◆ **INSTRUCTIONS TO FOLLOW**
Return every line of the data below that includes the string "round".

[[ INFORMATION SUPPLIED, beginning ]]

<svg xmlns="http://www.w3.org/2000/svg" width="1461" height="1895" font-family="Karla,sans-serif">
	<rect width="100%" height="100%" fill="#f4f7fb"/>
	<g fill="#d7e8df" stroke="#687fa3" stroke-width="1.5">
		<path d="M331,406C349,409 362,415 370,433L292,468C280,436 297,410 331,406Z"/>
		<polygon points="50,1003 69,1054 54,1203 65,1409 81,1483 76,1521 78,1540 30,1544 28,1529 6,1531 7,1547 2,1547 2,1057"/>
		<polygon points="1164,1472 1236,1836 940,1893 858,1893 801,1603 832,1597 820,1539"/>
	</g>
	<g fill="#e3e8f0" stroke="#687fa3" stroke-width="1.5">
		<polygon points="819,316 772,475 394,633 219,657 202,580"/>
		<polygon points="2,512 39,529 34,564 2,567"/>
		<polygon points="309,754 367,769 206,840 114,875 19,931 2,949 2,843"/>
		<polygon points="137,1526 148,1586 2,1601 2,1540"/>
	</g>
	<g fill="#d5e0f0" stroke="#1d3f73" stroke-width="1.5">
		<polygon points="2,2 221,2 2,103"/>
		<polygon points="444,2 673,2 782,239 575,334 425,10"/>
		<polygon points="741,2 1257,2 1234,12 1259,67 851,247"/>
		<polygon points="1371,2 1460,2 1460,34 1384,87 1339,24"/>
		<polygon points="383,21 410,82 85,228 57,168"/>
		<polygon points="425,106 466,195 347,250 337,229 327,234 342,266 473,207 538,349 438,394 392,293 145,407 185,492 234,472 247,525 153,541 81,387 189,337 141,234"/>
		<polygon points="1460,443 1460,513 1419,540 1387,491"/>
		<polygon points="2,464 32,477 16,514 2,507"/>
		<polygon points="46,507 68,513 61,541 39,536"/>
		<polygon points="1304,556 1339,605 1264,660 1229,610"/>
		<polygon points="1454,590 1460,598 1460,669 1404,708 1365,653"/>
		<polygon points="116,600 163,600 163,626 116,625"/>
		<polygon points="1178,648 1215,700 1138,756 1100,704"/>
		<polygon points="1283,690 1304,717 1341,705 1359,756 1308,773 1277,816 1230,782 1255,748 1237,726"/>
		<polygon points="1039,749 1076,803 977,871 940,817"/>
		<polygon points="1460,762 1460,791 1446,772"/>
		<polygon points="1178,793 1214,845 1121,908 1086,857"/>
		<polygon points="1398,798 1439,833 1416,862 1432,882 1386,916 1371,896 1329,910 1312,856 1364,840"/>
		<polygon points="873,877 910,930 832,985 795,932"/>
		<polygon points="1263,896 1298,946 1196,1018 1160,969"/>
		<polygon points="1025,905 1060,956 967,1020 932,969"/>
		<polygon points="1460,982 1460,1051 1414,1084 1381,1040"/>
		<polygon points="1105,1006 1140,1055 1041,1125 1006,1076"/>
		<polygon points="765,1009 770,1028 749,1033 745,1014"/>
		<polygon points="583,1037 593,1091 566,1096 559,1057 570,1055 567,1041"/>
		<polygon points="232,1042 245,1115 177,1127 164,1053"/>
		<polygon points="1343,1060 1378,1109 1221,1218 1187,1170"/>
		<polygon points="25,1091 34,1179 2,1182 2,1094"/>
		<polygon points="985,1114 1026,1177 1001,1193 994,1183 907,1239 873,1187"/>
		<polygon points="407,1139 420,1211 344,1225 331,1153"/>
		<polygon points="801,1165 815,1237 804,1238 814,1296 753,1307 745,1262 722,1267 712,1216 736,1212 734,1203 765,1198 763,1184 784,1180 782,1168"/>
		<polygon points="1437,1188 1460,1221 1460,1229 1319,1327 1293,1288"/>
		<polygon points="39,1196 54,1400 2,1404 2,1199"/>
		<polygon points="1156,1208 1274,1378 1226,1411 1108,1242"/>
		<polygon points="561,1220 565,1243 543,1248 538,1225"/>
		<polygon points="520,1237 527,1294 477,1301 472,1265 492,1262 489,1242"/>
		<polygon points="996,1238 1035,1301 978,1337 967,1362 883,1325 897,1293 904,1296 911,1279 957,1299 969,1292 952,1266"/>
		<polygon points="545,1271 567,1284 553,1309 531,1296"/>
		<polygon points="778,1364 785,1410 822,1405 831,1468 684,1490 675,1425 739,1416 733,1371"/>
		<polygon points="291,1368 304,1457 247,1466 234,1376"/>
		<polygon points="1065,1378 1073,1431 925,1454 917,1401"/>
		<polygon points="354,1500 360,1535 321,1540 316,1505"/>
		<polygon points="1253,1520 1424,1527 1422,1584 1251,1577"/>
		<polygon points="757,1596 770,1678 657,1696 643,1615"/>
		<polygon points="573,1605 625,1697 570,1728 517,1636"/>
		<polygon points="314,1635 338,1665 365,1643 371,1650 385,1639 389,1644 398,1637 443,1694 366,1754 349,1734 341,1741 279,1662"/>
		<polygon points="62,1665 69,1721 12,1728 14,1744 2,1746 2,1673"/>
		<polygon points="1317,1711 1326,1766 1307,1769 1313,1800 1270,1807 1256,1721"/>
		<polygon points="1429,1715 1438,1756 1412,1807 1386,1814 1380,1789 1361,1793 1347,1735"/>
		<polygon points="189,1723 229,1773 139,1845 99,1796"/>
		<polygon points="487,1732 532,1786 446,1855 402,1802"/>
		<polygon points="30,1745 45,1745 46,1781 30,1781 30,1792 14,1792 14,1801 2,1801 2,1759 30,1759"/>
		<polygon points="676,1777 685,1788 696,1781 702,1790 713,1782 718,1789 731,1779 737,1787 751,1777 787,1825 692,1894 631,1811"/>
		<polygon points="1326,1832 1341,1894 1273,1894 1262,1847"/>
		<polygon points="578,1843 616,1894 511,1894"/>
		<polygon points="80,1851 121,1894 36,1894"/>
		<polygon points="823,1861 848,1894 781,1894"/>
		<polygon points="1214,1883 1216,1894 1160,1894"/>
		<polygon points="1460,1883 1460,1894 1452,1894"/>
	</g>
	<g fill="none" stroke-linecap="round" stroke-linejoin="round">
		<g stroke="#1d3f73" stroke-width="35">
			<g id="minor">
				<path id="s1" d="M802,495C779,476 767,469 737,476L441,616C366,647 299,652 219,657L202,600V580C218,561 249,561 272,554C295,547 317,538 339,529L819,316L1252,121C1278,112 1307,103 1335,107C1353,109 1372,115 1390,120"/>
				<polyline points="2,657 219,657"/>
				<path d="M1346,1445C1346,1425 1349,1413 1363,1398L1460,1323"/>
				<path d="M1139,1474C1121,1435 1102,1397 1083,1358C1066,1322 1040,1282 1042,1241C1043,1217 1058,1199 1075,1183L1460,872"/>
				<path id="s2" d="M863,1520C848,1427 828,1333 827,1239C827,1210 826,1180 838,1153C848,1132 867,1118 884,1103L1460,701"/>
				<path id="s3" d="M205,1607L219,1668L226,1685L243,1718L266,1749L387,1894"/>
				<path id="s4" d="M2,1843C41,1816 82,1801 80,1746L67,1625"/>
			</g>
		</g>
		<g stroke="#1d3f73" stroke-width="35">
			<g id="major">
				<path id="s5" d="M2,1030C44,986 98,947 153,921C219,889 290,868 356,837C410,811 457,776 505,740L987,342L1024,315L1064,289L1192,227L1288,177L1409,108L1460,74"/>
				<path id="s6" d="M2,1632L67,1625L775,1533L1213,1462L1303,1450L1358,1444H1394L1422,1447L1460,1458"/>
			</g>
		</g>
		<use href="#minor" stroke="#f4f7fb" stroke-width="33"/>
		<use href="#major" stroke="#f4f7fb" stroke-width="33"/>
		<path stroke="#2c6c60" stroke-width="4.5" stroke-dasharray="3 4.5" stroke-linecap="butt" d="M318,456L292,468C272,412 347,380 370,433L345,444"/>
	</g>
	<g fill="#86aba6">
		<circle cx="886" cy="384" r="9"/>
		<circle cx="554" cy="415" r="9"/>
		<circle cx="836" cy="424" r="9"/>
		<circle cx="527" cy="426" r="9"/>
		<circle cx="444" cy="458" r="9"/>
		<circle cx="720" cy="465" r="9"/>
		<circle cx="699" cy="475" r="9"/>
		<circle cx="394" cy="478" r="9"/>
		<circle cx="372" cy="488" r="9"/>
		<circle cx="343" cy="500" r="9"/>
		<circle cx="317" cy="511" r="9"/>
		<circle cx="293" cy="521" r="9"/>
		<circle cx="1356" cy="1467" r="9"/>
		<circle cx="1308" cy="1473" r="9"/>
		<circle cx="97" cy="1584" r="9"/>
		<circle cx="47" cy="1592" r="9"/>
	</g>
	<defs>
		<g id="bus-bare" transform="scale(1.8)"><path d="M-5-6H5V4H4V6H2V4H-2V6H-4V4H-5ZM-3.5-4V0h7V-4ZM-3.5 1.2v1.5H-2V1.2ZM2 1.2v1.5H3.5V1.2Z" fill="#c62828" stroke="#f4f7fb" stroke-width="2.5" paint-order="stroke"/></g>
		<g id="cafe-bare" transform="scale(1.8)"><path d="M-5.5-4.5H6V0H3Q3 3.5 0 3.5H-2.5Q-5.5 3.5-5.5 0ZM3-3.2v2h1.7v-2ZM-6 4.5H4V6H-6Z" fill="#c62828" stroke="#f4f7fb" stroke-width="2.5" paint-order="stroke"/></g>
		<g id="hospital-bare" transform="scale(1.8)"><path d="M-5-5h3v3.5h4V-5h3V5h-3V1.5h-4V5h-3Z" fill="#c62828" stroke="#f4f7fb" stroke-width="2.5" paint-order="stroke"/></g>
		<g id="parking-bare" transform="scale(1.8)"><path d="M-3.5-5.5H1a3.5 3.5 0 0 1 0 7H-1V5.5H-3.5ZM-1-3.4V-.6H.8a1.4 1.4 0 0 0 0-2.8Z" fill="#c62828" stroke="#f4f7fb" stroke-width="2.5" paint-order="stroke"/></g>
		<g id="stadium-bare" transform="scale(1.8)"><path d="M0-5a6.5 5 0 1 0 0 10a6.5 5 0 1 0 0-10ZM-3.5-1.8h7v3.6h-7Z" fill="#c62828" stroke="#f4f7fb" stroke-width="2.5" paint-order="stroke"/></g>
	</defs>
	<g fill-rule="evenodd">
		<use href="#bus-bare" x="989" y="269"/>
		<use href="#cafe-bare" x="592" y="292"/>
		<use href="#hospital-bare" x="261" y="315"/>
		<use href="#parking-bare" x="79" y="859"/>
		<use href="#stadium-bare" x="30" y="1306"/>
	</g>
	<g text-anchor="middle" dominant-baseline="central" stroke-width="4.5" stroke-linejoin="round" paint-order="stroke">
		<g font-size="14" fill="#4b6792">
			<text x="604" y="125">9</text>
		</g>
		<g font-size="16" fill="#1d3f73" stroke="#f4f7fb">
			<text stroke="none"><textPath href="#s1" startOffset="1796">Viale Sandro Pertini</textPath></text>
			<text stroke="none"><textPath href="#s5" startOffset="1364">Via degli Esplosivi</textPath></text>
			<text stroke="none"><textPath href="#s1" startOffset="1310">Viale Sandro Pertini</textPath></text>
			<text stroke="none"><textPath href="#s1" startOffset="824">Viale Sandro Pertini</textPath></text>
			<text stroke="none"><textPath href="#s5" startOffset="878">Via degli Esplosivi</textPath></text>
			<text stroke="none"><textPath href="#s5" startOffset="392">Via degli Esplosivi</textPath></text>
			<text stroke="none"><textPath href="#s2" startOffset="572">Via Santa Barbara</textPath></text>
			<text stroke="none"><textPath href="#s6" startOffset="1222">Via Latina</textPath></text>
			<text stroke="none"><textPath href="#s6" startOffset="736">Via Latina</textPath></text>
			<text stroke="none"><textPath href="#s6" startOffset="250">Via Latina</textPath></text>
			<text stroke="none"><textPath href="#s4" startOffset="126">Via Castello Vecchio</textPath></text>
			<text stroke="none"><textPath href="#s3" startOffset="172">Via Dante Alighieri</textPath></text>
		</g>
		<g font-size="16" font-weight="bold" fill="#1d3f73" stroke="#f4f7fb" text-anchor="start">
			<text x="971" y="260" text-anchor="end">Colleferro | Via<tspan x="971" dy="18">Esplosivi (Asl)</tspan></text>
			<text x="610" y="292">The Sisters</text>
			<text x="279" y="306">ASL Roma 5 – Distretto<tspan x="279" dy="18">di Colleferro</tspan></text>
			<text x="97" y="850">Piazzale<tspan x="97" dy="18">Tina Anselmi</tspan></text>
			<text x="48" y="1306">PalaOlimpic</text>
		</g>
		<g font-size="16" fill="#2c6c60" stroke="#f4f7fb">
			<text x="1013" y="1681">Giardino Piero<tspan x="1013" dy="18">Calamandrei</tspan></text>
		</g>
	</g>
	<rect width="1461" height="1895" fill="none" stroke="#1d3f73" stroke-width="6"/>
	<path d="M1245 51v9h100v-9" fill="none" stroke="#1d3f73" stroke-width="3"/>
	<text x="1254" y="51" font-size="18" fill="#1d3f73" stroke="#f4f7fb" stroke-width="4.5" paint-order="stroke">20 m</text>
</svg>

[[ INFORMATION SUPPLIED, end ]]

◆ **RESULT**
	<g fill="none" stroke-linecap="round" stroke-linejoin="round">
	<g text-anchor="middle" dominant-baseline="central" stroke-width="4.5" stroke-linejoin="round" paint-order="stroke">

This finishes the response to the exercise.